Johnbron, thats not a very good looking grille, so you better send it to me ASAP so I can get rid of it for you. I'll do you that little favor.


----------



## johnbron (Sep 17, 2003)

> _Originally posted by Merlin _
> *Johnbron, thats not a very good looking grille, so you better send it to me ASAP so I can get rid of it for you. I'll do you that little favor.  *


:argue: Merlin I would have sent it to you but I didn`t know your address. I guess I will have to keep it now cause since I just primed it with red primer I am sure that nobody will want it. Oh Well!! I guess I will just have to put it on my Cub.


----------



## spook291 (Oct 26, 2003)

Hey JB:

That little ole tank of yours certainly is earning its keep! Nice job and yup that is a real nice screen. Question, how many wires per inch? both horizontally and vertically. Got to try and find some mesh and a way to fabricate a replacement grille for Ellie.
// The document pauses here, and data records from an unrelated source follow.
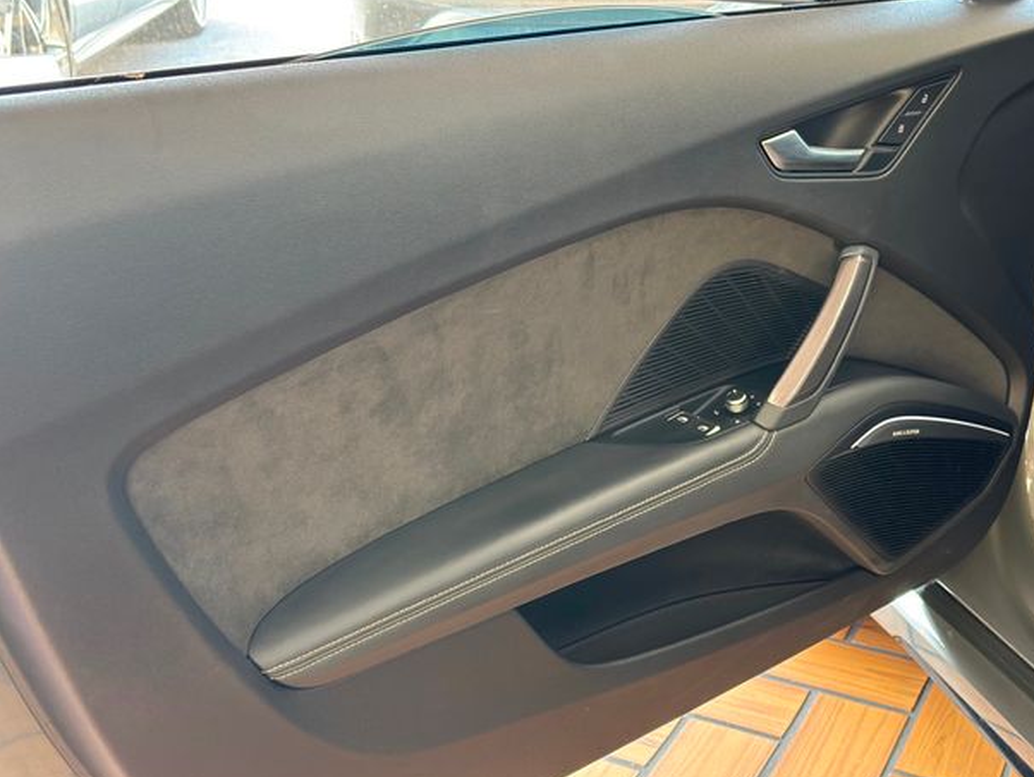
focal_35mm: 51
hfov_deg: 37.5
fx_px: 1524
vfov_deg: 28.6
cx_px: 548
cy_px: 375
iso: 200
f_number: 1.78
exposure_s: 1/60
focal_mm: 6.86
Keep up the good work and your Cub is going to be outstanding!


----------



## guest (Sep 16, 2003)

grille looks great JB, do you have the rest of the tractor that goes with the grille?


----------



## johnbron (Sep 17, 2003)

Rudi, Yup that tank has been staying pretty busy. This cleaning job has been the most rewarding though because the screen mesh would be much harder to clean any other way.

Oh, Btw, The screen wires are 5 per inch both ways.
***********


Simple_John, No I dont have the rest of the tractor but I think I will get the hood off of it because it is in much better shape than mine. All he wants is my parts in trade. (GOOD-DEAL):jumpropeb


----------



## spook291 (Oct 26, 2003)

JB:

Gordon Trail me neighbour sort of, was looking at the pics of your tank, liked it a lot, so last Thursday I think, we went out and got some parts and he is now cooking the parts for his 189 2 way plow that he is restoring for CubFest Northeast!
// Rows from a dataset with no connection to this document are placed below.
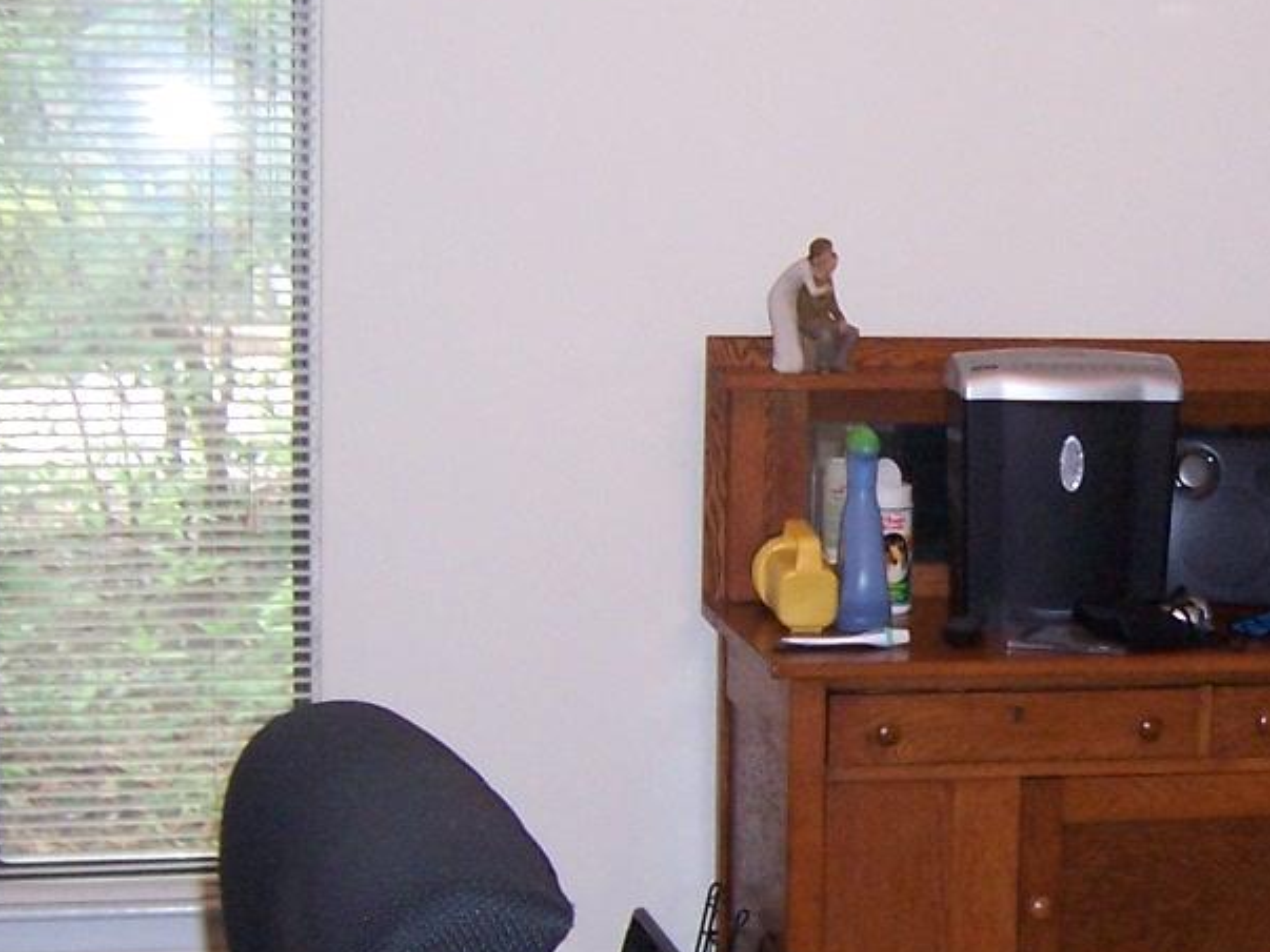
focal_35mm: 85
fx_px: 3118
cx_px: 1032
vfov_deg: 17.4
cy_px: 484
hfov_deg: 22.7
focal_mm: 5.5
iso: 140
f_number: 2.8
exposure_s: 1/60
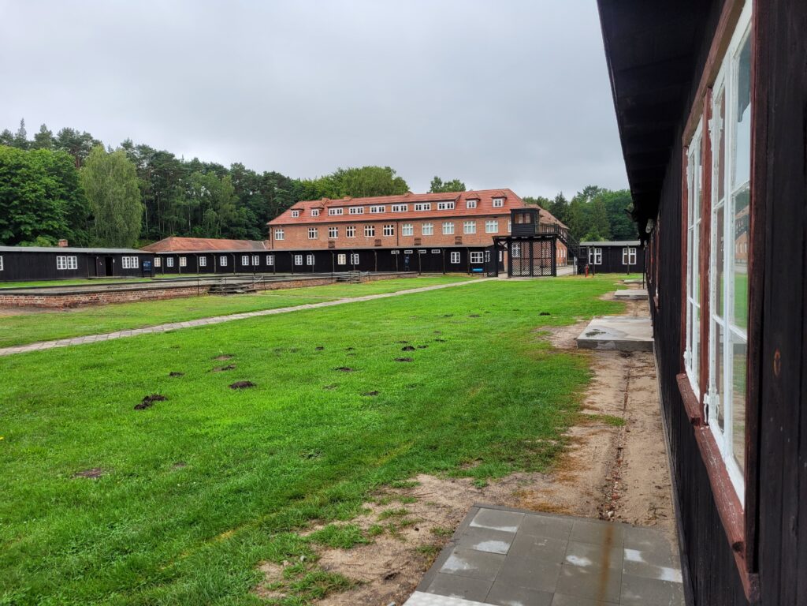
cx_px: 404
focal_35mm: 26
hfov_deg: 67.3
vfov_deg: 53.1
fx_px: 606
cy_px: 303
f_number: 1.8
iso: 40
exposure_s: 1/195
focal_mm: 5.4
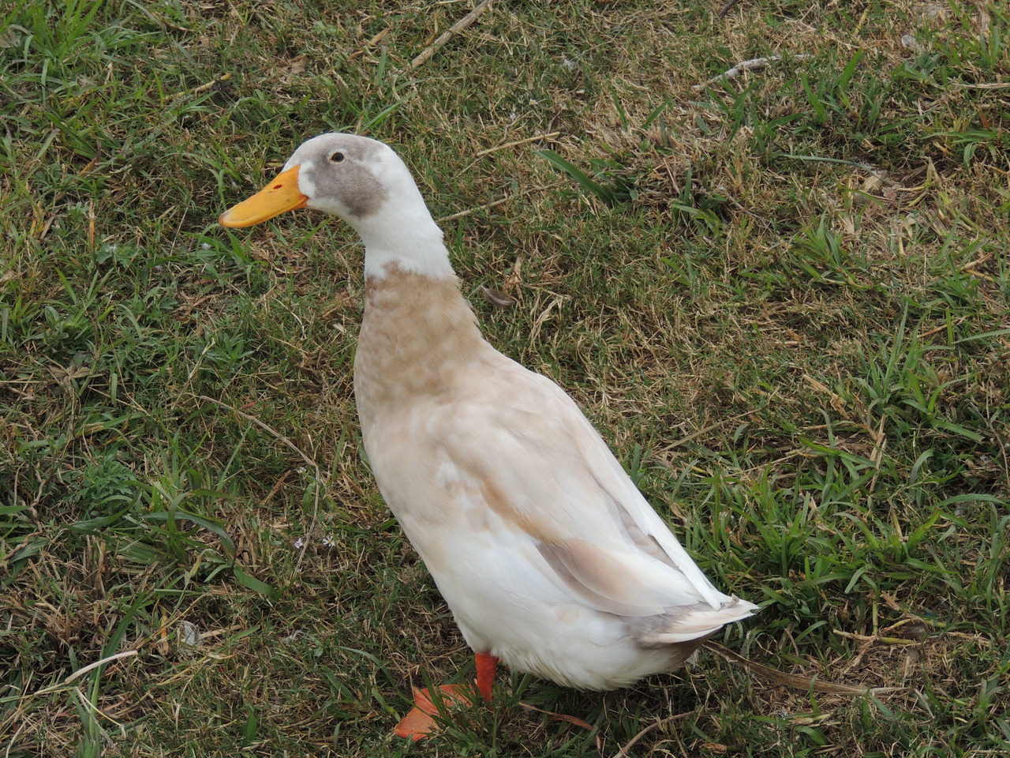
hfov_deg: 11.6
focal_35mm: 170
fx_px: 4960
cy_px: 379
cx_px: 505
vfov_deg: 8.7
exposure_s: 1/500
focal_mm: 30.3
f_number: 4.5
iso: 160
Gotta go over and have a look. Going to make mine in a bit, as soon as I can get the shop cleaned up so I can work in it


----------



## Argee (Sep 17, 2003)

What's in your de-rusto tank that cleans them up that nice?


----------



## jodyand (Sep 16, 2003)

*Lets see this tank*

Show us some pictures of this tank.:thumbsup: 
Jody


----------



## johnbron (Sep 17, 2003)

*Re: Lets see this tank*



> _Originally posted by jodyand _
> *Show us some pictures of this tank.:thumbsup:
> Jody *


Magic, straight off of Rudies hot :flamedevi little manual page. 
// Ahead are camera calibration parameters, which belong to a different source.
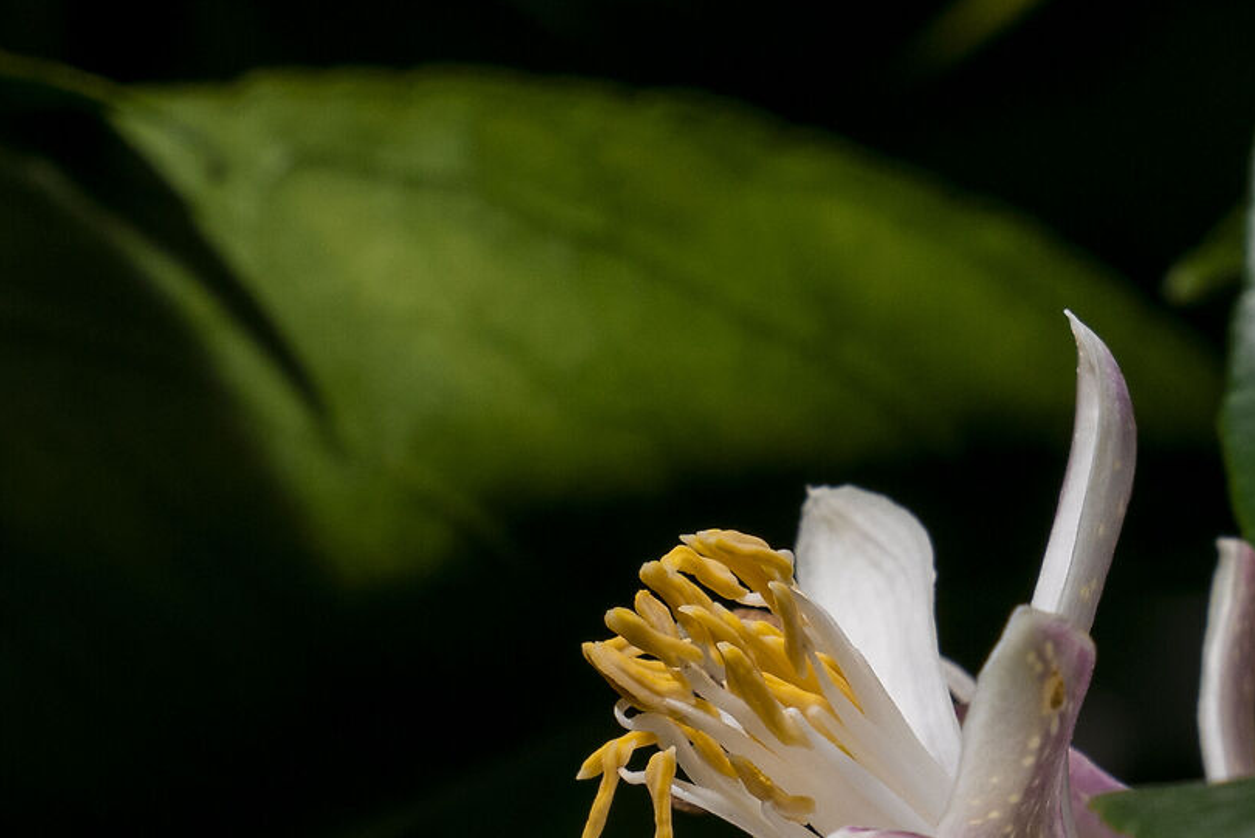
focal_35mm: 311
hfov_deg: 6.6
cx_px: -28
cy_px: 1037
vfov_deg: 4.4
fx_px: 10847
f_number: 11
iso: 320
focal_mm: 70
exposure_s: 1/160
http://www.cleancomputes.com/Cub/FAQ's,%20Tips,%20Technique's%20and%20Articles/Electrolysis%20Tanks/Bronson/Rust%20Tank%
20-%201.jpg 


http://www.cleancomputes.com/Cub/FAQ's,%20Tips,%20Technique's%20and%20Articles/Electrolysis%20Tanks/Bronson/Rust%20Tank%20-%202.jpg 


http://www.cleancomputes.com/Cub/FAQ's,%20Tips,%20Technique's%20and%20Articles/Electrolysis%20Tanks/Bronson/Rust%20Tank%20-%203.jpg 


http://www.cleancomputes.com/Cub/I&T Maintenance Manual/index.html


----------



## parts man (Sep 24, 2003)

JB, that looks AWESOME!!!! I gotta look into this deruster some more!!


----------



## jodyand (Sep 16, 2003)

johnbron
Your pictures didn't work Rudies manual page works where on his site would they be
Jody


----------



## johnbron (Sep 17, 2003)

:argh: Thats weird that they wont work off of here. They work fine from where I have them saved. I haven`t been to Rudies page in awhile but I think the pictures are under the link titled Electrolisis on the left hand column unless he rearranged them.


----------



## jodyand (Sep 16, 2003)

*Thanks*

Thats simple enough i have a Battery charger and the rest is easy enough to come by have to give it a try.:thumbsup: 
Jody


----------